● **Извлечённый текст**
В сотрудничестве с Либеровским институтом развития мозга при Университете Джона Гопкинса (одним из создателей которого является автор возрастной теории Дэниел Уайнбергер) Фридмен приступил к исследованиям здоровья эмбриона с другой точки зрения. В центре внимания ученых находится установление возможной связи между риском шизофрении и состоянием плаценты беременной женщины. Совместно с Фридменом Уайнбергер изучает вопрос о влиянии холина на улучшение здоровья плаценты. Оба исследователя рассчитывают одним махом устранять большое число потенциальных случаев шизофрении еще до появления таких пациентов на свет.

С точки зрения Фридмена, профилактика – это не только качественная медицина, но еще и здравый смысл. Многие миллиарды долларов ежегодно тратятся на разработку лекарств для лечения симптомов психической болезни после того, как она обнаружилась. А если тратить часть этих денег на профилактику, и не только в утробе, но и в детстве? Ведь у многих молодых людей психическая болезнь развивается незаметно для тех, кто мог бы им помочь. И существует возможность предотвращать часть этих срывов и даже самоубийств путем укрепления слабых мест сознания до усугубления ситуации. «Национальный институт психиатрии выделяет на исследования в области внутриутробной профилактики всего четыре миллиона триста тысяч долларов из своего годового бюджета в размере одного миллиарда и четырех миллионов, причем только на опыты на мышах. Хотя симптомы развития шизофрении налицо у половины молодых людей, устроивших расстрелы в школах», – заметил недавно Фридмен.

● **Исходные данные**
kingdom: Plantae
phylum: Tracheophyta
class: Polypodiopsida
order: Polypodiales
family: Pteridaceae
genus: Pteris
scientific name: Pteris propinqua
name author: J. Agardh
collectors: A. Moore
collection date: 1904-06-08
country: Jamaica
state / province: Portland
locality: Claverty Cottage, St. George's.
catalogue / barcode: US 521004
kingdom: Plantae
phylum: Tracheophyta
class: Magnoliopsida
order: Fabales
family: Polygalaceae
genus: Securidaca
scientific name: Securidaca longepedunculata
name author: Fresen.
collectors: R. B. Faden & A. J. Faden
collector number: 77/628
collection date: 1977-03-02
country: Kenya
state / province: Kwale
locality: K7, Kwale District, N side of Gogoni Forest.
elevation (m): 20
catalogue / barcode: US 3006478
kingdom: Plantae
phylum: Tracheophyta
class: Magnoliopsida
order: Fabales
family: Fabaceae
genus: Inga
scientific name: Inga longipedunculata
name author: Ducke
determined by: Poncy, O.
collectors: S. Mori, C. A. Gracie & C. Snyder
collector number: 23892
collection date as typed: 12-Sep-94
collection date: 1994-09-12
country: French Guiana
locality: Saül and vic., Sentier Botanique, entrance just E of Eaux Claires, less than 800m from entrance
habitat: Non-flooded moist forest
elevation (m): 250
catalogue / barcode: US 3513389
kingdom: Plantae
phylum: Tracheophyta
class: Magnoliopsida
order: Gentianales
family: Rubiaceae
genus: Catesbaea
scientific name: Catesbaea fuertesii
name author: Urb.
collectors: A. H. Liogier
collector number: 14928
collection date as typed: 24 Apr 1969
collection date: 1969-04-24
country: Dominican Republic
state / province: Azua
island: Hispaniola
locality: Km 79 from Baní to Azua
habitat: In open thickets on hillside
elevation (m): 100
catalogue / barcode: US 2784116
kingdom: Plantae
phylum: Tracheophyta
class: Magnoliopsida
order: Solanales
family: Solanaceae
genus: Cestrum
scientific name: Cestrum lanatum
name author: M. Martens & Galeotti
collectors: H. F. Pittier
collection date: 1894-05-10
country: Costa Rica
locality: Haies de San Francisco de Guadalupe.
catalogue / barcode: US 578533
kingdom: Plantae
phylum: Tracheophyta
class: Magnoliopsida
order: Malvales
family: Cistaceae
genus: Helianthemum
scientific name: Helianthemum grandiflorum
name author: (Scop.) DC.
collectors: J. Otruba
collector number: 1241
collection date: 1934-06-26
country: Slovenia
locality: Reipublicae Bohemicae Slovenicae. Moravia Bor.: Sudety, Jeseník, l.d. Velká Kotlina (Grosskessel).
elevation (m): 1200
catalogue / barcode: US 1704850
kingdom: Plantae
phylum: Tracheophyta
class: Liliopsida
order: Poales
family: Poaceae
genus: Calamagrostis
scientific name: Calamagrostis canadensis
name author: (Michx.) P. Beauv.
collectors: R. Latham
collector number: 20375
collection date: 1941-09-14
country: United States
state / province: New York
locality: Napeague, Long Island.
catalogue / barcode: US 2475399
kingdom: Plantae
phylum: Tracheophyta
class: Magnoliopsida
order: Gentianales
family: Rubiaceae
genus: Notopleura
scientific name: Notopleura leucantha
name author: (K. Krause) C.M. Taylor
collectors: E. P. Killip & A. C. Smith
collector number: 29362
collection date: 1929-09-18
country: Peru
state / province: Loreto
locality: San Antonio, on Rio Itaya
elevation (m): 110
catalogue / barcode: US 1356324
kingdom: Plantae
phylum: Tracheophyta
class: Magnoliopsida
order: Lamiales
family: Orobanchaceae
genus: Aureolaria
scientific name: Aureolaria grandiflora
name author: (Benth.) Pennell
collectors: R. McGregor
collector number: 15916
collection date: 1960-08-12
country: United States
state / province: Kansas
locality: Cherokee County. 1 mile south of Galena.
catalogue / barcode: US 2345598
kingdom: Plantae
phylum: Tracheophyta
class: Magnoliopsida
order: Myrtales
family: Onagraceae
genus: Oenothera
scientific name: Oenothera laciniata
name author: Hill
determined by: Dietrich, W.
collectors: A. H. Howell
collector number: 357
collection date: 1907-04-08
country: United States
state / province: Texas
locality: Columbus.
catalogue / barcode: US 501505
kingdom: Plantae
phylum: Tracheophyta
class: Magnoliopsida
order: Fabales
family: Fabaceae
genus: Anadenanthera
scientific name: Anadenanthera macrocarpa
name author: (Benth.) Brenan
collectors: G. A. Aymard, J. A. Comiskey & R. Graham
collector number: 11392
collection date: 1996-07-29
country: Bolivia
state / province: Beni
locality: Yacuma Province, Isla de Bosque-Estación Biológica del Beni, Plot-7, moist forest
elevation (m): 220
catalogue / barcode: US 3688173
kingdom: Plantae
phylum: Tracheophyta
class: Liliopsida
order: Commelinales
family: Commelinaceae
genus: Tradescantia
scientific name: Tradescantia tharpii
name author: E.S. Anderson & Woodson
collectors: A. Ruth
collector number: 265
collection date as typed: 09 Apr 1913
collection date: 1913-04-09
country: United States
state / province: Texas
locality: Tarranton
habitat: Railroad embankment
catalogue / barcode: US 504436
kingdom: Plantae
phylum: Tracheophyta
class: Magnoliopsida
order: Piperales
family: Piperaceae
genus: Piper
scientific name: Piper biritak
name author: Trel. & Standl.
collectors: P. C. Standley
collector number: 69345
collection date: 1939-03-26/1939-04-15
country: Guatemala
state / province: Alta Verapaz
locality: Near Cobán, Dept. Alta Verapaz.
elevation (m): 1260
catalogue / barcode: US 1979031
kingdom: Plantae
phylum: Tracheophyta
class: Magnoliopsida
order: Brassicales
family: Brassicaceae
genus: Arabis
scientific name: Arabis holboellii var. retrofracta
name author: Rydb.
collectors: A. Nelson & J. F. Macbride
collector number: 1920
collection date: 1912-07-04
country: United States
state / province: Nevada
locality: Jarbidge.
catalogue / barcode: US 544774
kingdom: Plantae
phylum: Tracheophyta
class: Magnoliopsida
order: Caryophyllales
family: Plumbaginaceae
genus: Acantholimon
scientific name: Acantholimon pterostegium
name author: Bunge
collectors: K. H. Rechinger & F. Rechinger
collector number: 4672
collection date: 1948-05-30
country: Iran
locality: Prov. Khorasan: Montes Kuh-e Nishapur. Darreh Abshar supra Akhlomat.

● **Порядок выполнения**
Обновите фрагмент текста о профилактике шизофрении между «В сотрудничестве с Либеровским» и «пациентов на свет.» включительно: замените «холина» на «витамина D» и запишите этот фрагмент целиком.

● **Ответ к заданию**
В сотрудничестве с Либеровским институтом развития мозга при Университете Джона Гопкинса (одним из создателей которого является автор возрастной теории Дэниел Уайнбергер) Фридмен приступил к исследованиям здоровья эмбриона с другой точки зрения. В центре внимания ученых находится установление возможной связи между риском шизофрении и состоянием плаценты беременной женщины. Совместно с Фридменом Уайнбергер изучает вопрос о влиянии витамина D на улучшение здоровья плаценты. Оба исследователя рассчитывают одним махом устранять большое число потенциальных случаев шизофрении еще до появления таких пациентов на свет.